For the past couple of weeks, Bob Somerby has been reviewing Amanda Ripley’s new book, The Smartest Kids in the World. I haven’t linked to any of Somerby’s increasingly acerbic posts about Ripley because I haven’t read the book and can’t vouch for how fair they are. But one point he makes is simple enough: for her international comparisons, Ripley relies entirely on a single test, the PISA, on which American students do relatively poorly. She ignores others with longer pedigrees, like the TIMSS, on which Americans do fairly well.

Ripley apparently has some arguments about why PISA is a better test, and I can’t really offer an assessment of that—though, like Somerby, it’s hard not to suspect that part of the motivation is a desire to tell an alarming story about how poorly American kids are doing. However, it turns out that, in fact, Ripley doesn’t always rely solely on PISA. On at least one occasion, when she’s praising the improvement that Minnesota has made in math scores, she merely refers to a “major international test”:

Ripley never names the international tests to which she refers in this passage, not even in her endnotes, which run 35 pages….Here’s the rest of the story:

In each case, Ripley is referring to Minnesota’s performance on the Trends in International Mathematics and Science Study (the TIMSS). In 1995 and in 2007, Minnesota participated in the TIMSS as a stand-alone entity….Minnesota’s fourth graders did score quite well on that TIMSS math test in 2007. Minnesota’s eighth graders did a bit less well, but they outscored most foreign nations too.

Having said that, please note a key point:

In this passage, Ripley accepts Minnesota’s performance on the TIMSS as a marker of the state’s elite status in math. And yet, all through the rest of her book, she completely ignores the TIMSS.

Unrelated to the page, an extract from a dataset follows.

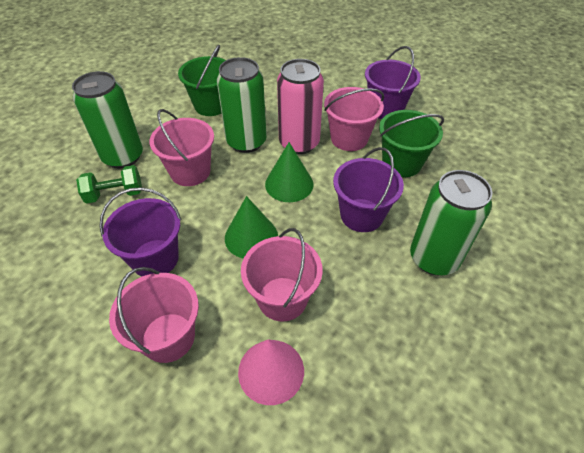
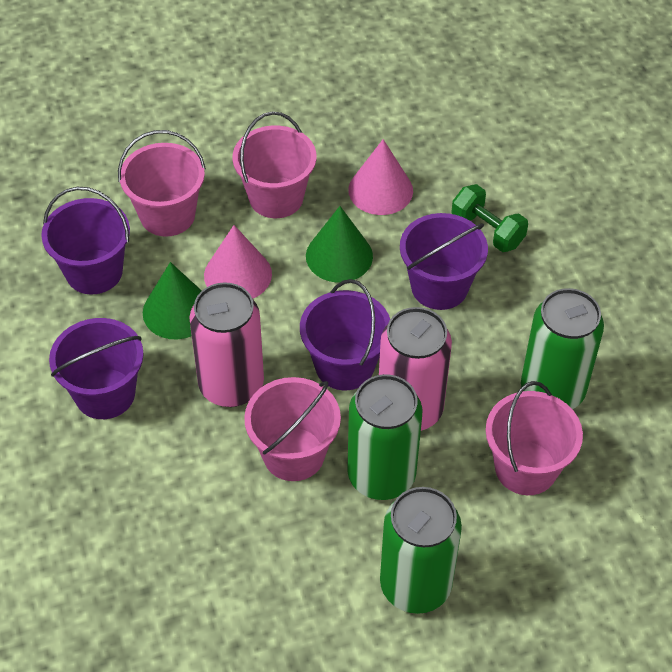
green bucket: [178,45,226,116] [379,110,444,177] = 2 -> none = 0
pink can: [277,59,324,154] = 1 -> [189,282,264,407] [379,307,452,431] = 2
pink cone: [238,339,304,405] = 1 -> [204,225,272,299] [348,139,413,215] = 2
purple bucket: [99,187,182,277] [333,147,404,232] [365,46,421,119] = 3 -> [41,187,130,294] [49,318,144,419] [300,279,390,390] [400,213,488,310] = 4

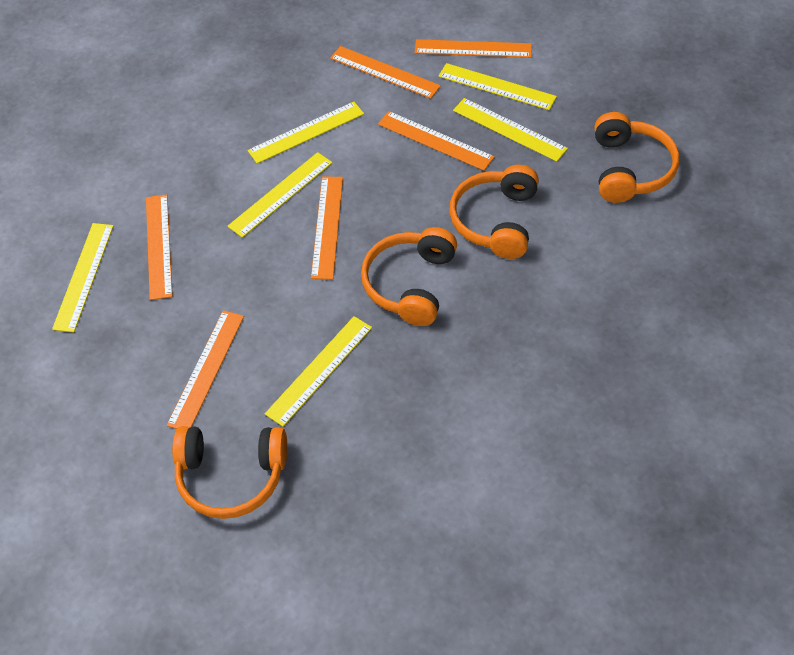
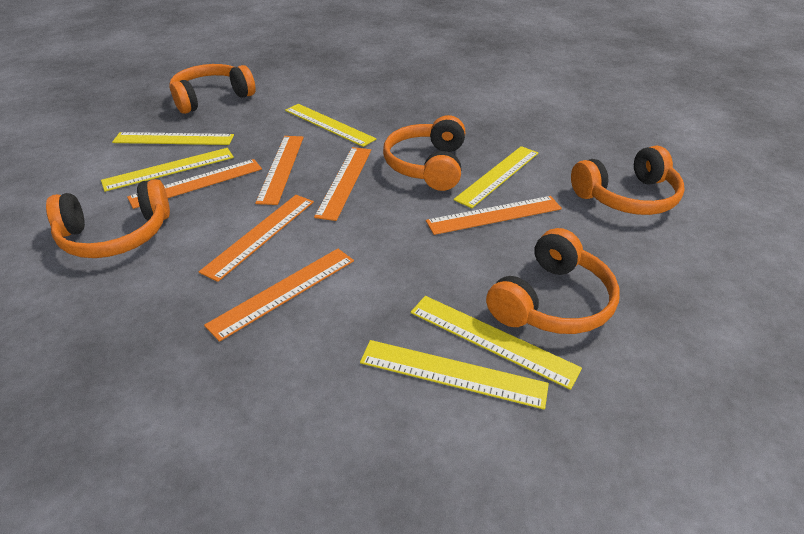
orange headphones: [172,426,287,519] [361,227,457,326] [449,165,539,259] [594,112,680,203] = 4 -> [46,179,170,258] [169,64,256,114] [383,115,465,191] [486,228,620,334] [571,146,685,215] = 5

That’s odd, all right. It’s almost as if Ripley has a story she wants to tell, and cherry picks whatever statistics help her tell it. For the record, TIMSS (despite its name) also tests reading these days, and it turns out that American kids in general—not just Minnesotans—did pretty well in the latest round of testing: 9th out of 56 in math, 10th out of 56 in science, and 6th out of 53 in reading. For some reason, though, you never hear about that. After all, everyone, both liberals and conservatives, has their own educational hobbyhorses, and it’s a lot easier to promote them if you tell an alarming story of educational decline. But the truth is different. If you look at all the evidence—TIMSS, PIRLS, PISA, NAEP, and other metrics—the story is rather more mixed and nuanced. America continues to do a poor job of educating its low-income kids and its black and Hispanic kids, something that’s especially inexcusable given the increasing evidence that these children are far behind their peers even before they get to kindergarten. On the other hand, American kids more broadly are (a) doing better over time and (b) doing fairly well compared to kids in other countries. Like it or not, that’s the story.

If you’re interested, the latest TIMSS results are below. I originally posted these in December, but it might be worth seeing them again.

UPDATE: Mike the Mad Biologist has some more technical critiques of PISA here. Among other things, it turns out there was a sampling error in the U.S. administration of PISA that overrepresented low-income children.